_Problem details_
Work out how many lines of the listing below contain the word "pixels". Respond with that number only.

_Data to use_
════════
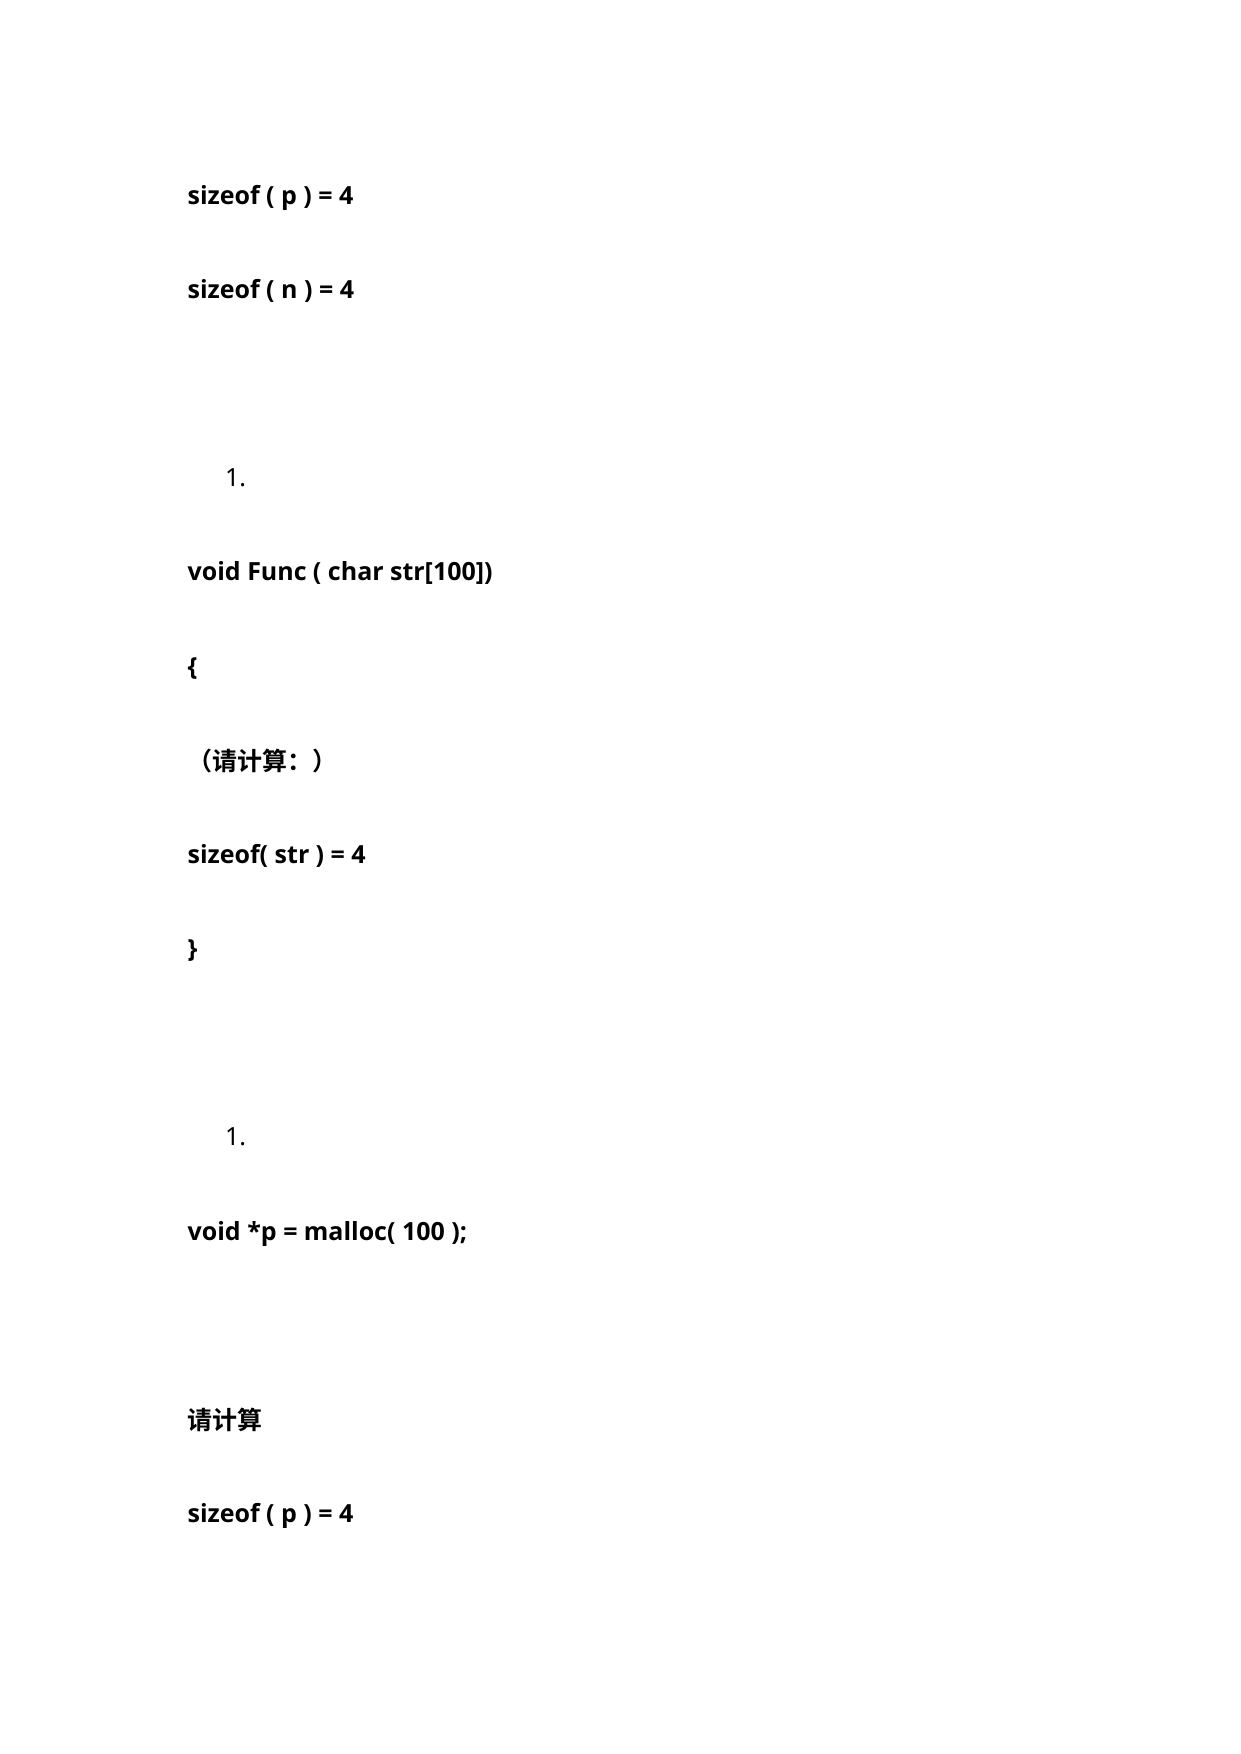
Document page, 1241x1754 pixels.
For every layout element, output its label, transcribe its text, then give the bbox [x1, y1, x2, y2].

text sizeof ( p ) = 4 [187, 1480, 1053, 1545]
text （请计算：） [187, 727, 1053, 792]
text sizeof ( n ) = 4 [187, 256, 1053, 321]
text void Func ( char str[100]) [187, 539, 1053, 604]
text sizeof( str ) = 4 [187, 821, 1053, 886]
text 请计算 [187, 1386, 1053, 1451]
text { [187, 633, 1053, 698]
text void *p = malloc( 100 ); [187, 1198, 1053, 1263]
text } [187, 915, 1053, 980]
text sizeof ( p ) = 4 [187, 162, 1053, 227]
════════
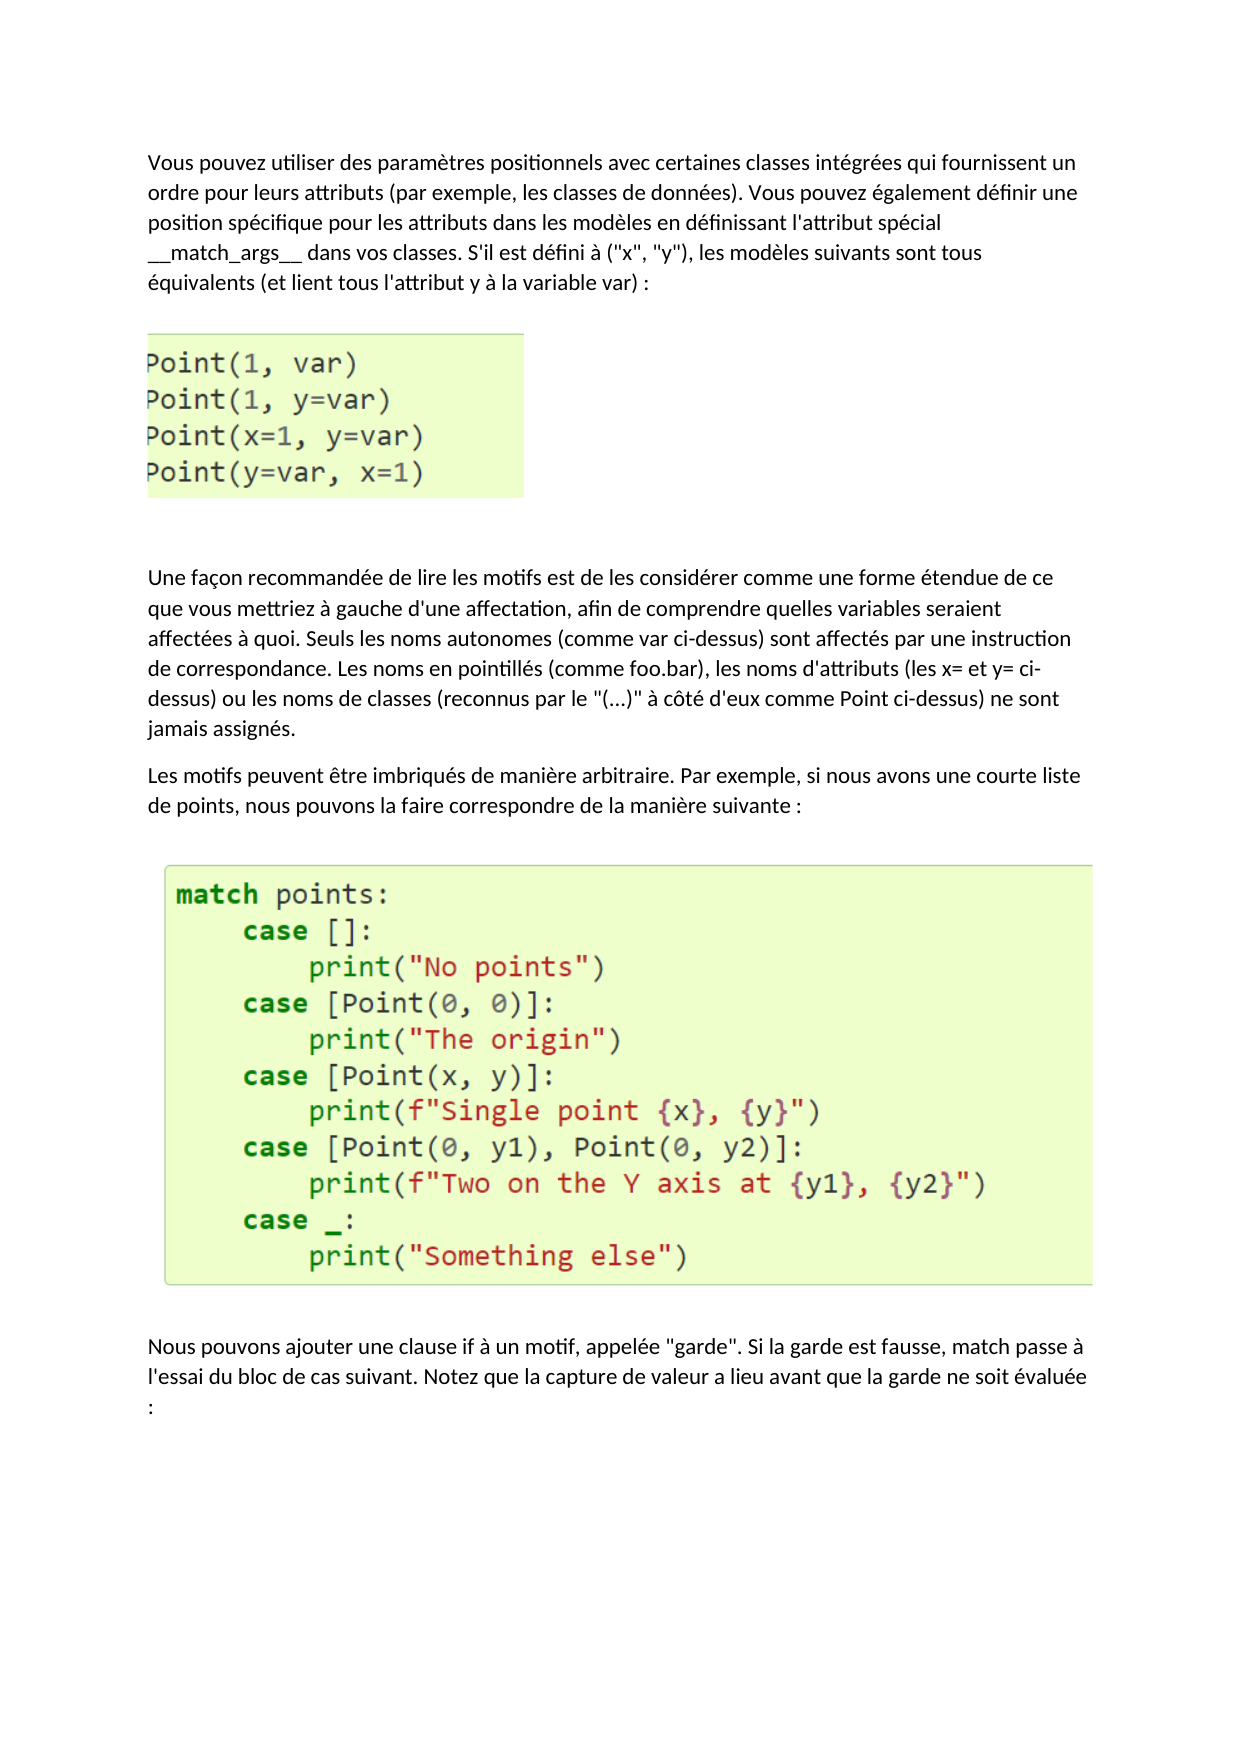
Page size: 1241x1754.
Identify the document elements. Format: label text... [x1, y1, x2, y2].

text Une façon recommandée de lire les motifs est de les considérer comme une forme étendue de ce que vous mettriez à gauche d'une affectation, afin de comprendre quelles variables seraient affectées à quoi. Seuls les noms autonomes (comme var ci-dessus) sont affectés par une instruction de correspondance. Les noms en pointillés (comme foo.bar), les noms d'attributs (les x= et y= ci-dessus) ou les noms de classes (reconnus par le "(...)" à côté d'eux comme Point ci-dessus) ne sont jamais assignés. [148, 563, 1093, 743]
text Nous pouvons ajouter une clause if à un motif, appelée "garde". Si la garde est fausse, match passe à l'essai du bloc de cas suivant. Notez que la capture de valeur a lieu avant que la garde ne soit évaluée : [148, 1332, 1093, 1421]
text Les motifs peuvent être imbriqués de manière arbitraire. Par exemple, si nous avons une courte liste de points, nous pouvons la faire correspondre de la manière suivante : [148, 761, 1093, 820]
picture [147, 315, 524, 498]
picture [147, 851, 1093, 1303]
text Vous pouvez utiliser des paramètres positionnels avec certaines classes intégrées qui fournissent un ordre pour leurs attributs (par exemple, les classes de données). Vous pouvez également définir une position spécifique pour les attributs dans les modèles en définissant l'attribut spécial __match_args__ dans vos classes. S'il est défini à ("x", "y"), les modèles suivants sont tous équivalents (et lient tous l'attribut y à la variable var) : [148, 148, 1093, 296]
════════
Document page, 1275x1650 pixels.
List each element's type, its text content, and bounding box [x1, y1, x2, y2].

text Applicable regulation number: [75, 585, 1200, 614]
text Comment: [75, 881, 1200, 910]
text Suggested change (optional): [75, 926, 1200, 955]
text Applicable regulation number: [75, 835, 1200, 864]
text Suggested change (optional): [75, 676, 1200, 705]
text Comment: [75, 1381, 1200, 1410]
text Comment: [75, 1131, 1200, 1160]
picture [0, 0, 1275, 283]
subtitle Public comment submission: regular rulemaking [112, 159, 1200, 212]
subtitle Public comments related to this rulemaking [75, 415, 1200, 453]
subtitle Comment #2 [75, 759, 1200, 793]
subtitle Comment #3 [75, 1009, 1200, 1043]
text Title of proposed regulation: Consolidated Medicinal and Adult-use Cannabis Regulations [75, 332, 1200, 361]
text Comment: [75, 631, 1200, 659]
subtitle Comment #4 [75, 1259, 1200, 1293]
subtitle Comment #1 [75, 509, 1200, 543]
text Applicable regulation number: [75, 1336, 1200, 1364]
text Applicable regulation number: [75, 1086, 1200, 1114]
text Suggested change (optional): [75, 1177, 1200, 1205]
════════
_Written solution_
2